Erfragt wurde der Dezentralisierungsgrad der Unternehmen mit dem Ergebnis, dass 75 % der befragten Unternehmen über dezentrale Außenstellen verfügten (S. 36).
Desweiteren wurde nach dem Planungs- und Realisierungsgrad von Telearbeit gefragt. Hier ergab sich, dass 22 % der befragten Unternehmen Telearbeit eingeführt hatten, wobei die alternierende Form stark überwog. Bei den Unternehmen, wo Telearbeit realisiert war, waren die mittleren gegenüber den kleinen Unternehmen stärker vertreten. Bei den Unternehmen, die Telearbeit einzuführen planten, insgesamt 8 %, waren umgekehrt die kleinen Unternehmen stärker vertreten als die mittleren (S. 39).
# # # # #
- _Übungsaufgaben_:
1/ Beantworten Sie anhand des Textes zur Telearbeit diese Fragen:
(a) Wie viel Prozent der befragten Unternehmen verfügten über dezentrale Außenstellen?
(b) Welche Form der Telearbeit überwog bei den Unternehmen, die sie eingeführt hatten?
(c) Wie viel Prozent der Unternehmen planten, Telearbeit einzuführen?
2/ Kopieren Sie aus dem Text zur Telearbeit wortgetreu die Passage zwischen „Desweiteren wurde nach“ und „mittleren (S. 39).“, beide eingeschlossen.
3/ Stimmen die folgenden Aussagen mit dem Text zur Telearbeit überein? Antworten Sie jeweils mit Ja oder Nein und zitieren Sie die entscheidenden Worte wörtlich.
(a) 22 % der befragten Unternehmen hatten Telearbeit eingeführt.
(b) Unter den Unternehmen mit realisierter Telearbeit waren die kleinen stärker vertreten als die mittleren.
(c) Unter den Unternehmen, die Telearbeit einzuführen planten, waren die kleinen stärker vertreten als die mittleren.
Die Daten stammen aus einer anderen Quelle.

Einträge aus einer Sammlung
# # # # #
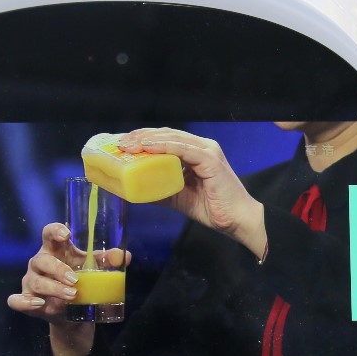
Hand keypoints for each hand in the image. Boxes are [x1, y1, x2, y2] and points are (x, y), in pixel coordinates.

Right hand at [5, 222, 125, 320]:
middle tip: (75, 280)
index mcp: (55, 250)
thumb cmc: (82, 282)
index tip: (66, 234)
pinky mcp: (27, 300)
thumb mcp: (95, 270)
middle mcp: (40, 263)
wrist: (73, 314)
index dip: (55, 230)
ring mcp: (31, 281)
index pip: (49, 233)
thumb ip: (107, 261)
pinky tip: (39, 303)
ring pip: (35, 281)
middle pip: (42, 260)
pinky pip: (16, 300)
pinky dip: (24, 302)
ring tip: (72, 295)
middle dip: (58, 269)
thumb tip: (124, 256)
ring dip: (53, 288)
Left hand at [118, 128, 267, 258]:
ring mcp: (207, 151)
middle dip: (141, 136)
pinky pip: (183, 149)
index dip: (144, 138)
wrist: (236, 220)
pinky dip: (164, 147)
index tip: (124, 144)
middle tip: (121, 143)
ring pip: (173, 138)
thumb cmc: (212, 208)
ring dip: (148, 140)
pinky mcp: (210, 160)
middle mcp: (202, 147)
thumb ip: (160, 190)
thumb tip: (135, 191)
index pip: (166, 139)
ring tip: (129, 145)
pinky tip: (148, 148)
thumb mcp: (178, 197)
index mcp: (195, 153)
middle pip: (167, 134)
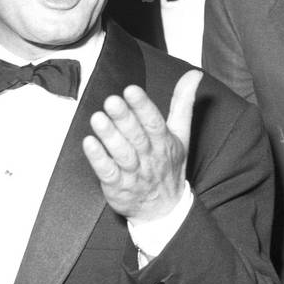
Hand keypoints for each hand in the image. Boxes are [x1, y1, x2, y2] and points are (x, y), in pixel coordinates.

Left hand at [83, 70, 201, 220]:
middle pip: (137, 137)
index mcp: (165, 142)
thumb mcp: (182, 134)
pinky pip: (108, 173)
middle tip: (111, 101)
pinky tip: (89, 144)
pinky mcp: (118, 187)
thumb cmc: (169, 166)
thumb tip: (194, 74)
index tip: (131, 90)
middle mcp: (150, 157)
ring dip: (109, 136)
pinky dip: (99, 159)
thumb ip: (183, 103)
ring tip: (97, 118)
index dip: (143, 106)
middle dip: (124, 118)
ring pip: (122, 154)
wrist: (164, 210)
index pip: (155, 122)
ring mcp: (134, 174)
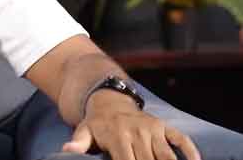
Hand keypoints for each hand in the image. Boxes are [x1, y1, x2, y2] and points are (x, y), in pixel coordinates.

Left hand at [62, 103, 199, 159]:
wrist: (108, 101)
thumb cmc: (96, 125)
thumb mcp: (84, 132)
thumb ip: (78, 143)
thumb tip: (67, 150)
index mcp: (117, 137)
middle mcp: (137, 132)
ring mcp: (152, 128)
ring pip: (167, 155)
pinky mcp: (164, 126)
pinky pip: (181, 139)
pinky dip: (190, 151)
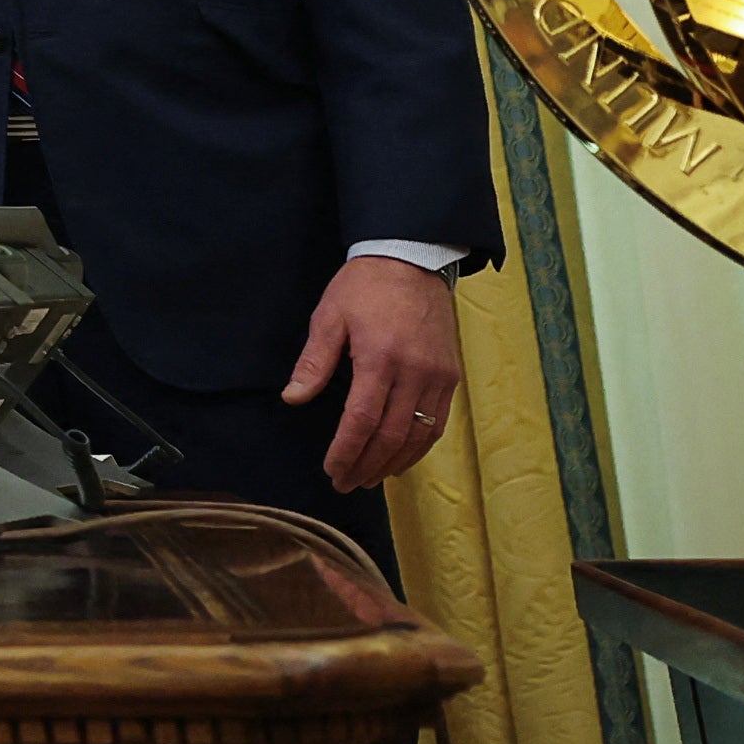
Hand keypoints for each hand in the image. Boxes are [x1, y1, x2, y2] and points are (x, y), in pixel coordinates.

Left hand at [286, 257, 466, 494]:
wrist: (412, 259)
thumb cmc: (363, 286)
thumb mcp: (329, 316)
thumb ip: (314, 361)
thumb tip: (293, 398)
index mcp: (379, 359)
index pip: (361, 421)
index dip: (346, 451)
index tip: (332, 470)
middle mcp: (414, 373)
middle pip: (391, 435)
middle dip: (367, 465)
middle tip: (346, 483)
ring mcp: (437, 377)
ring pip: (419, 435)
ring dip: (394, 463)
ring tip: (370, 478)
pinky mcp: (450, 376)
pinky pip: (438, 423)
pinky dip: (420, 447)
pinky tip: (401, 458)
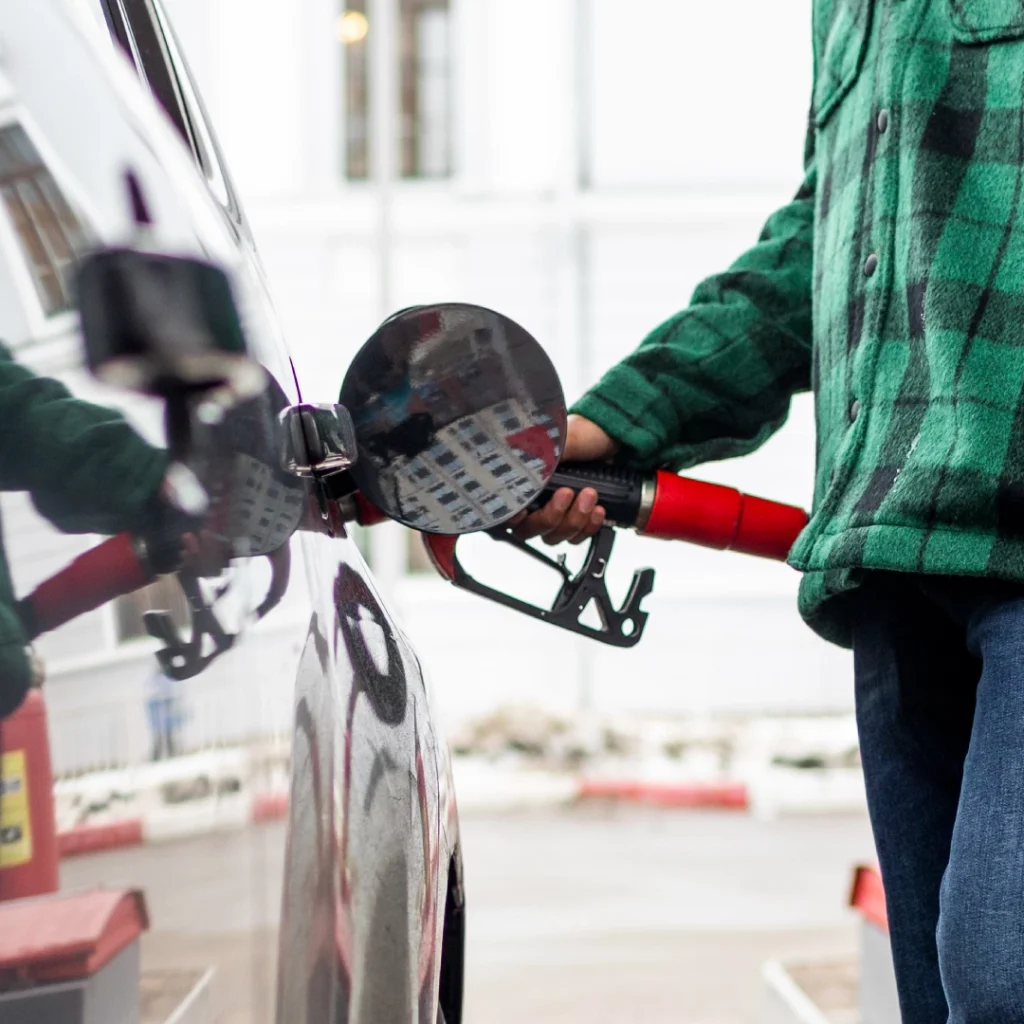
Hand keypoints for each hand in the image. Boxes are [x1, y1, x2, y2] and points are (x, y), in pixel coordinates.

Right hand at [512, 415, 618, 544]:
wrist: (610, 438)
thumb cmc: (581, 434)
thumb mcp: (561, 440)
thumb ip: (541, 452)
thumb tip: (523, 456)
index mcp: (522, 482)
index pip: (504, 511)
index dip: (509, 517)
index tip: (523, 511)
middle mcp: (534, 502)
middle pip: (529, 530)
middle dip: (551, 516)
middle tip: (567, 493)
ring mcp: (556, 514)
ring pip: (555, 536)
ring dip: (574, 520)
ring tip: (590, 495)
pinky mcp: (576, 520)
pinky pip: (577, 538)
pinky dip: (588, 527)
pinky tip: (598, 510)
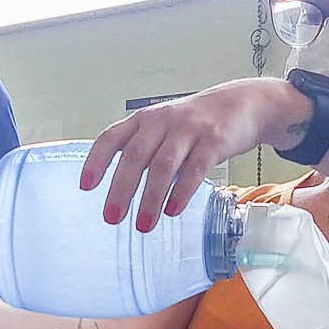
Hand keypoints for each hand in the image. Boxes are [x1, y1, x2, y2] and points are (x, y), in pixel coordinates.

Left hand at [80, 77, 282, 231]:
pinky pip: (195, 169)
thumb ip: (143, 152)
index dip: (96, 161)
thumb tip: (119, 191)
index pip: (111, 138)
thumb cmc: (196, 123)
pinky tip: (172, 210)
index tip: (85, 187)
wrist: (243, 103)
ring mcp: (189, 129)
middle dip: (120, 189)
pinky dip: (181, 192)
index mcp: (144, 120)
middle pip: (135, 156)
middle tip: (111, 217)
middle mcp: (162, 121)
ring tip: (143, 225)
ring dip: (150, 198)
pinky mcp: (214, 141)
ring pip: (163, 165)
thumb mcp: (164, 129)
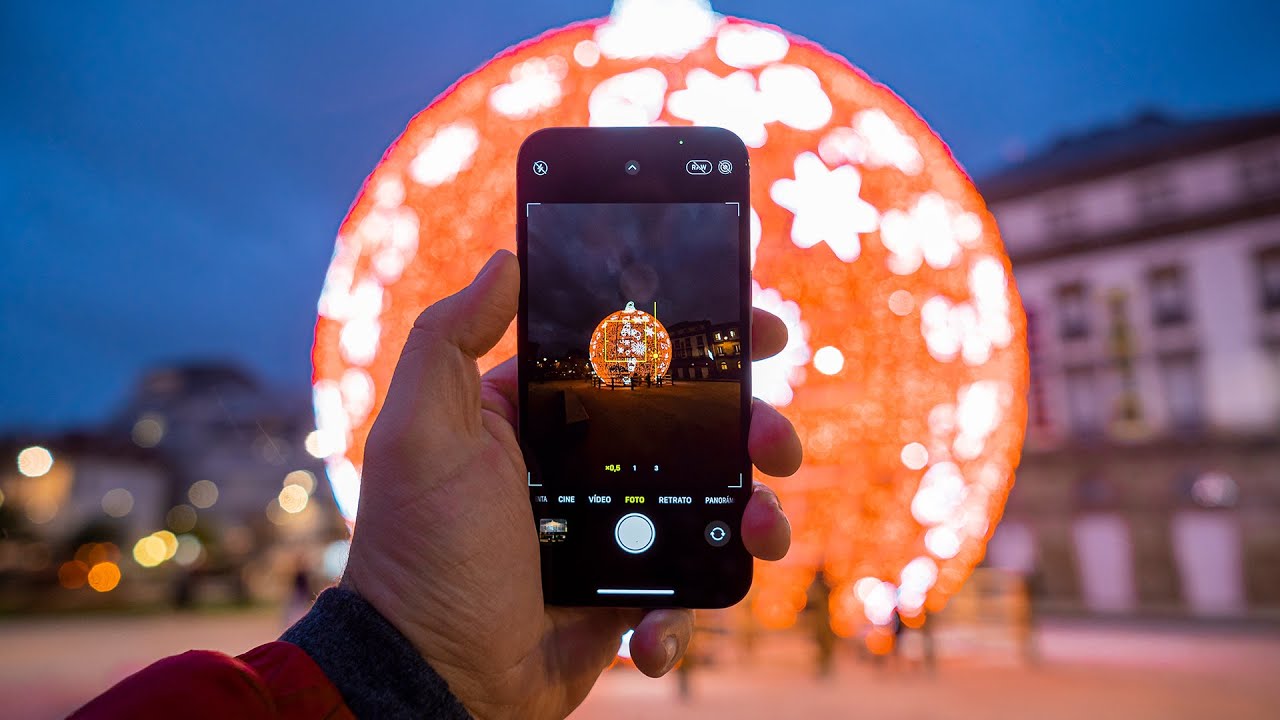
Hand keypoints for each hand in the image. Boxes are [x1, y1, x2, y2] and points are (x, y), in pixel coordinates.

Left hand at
# # # # #
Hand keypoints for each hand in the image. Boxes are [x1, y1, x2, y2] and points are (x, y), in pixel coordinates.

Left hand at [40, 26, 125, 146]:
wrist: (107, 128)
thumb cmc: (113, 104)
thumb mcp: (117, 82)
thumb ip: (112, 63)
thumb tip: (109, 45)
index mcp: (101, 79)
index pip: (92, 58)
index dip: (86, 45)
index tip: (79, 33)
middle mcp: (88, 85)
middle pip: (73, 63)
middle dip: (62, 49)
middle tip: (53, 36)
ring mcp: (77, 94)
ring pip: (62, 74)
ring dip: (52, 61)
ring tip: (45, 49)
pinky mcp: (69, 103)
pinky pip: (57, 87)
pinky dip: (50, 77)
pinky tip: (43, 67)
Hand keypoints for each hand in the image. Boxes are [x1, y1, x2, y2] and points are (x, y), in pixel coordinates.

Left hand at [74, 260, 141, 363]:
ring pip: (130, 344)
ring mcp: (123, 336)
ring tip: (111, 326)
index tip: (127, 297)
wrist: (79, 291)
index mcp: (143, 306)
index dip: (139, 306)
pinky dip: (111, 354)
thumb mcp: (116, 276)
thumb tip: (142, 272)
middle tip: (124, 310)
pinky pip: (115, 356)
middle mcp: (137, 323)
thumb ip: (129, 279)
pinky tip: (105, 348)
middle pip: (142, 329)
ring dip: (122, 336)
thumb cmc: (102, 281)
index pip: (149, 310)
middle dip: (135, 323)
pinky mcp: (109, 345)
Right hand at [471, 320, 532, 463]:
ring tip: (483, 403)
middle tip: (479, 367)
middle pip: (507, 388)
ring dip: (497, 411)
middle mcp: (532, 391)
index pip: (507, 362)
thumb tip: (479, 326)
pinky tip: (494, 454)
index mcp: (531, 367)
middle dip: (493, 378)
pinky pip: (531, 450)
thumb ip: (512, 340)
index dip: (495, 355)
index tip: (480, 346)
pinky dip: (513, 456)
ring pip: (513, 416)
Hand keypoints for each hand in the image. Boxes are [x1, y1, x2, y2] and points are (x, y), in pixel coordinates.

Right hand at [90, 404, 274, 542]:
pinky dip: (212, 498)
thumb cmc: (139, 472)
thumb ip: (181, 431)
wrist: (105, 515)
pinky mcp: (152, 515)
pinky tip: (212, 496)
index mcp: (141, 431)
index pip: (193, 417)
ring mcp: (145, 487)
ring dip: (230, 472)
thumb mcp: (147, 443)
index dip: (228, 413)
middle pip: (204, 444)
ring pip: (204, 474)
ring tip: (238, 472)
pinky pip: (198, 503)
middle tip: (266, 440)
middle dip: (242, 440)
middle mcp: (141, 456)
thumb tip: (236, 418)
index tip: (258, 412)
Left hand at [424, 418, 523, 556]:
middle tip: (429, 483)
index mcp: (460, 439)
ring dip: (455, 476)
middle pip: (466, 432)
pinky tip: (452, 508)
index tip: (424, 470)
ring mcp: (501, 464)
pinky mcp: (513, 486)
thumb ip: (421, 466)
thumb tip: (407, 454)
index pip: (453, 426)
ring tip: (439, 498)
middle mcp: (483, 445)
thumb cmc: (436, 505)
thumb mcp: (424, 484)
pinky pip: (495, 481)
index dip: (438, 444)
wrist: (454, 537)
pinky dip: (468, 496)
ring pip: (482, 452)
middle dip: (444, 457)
# # # # #
- _Ihre Antworten_:
1/
(a) 75 %
(b) die alternierende Form
(c) 8 %

2/
Desweiteren wurde nach dem Planungs- und Realisierungsgrad von Telearbeit gefragt. Hier ergab sich, dass 22 % der befragten Unternehmen Telearbeit eingeführt hatten, wobei die alternierende Form stark überwog. Bei den Unternehmen, wo Telearbeit realisiert war, waren die mittleren gegenüber den kleinen Unternehmen stärker vertreten. Bei den Unternehmen, die Telearbeit einzuführen planten, insgesamt 8 %, waren umgekehrt die kleinen Unternehmen stärker vertreten als die mittleren (S. 39).

3/
(a) Ja: „22 % der befragten Unternehmen Telearbeit eingeführt hatten“
(b) Nein: „waren die mittleren gegenüber den kleinen Unternehmen stärker vertreten“
(c) Ja: „waren umgekehrt die kleinen Unternehmen stärker vertreten als die mittleren“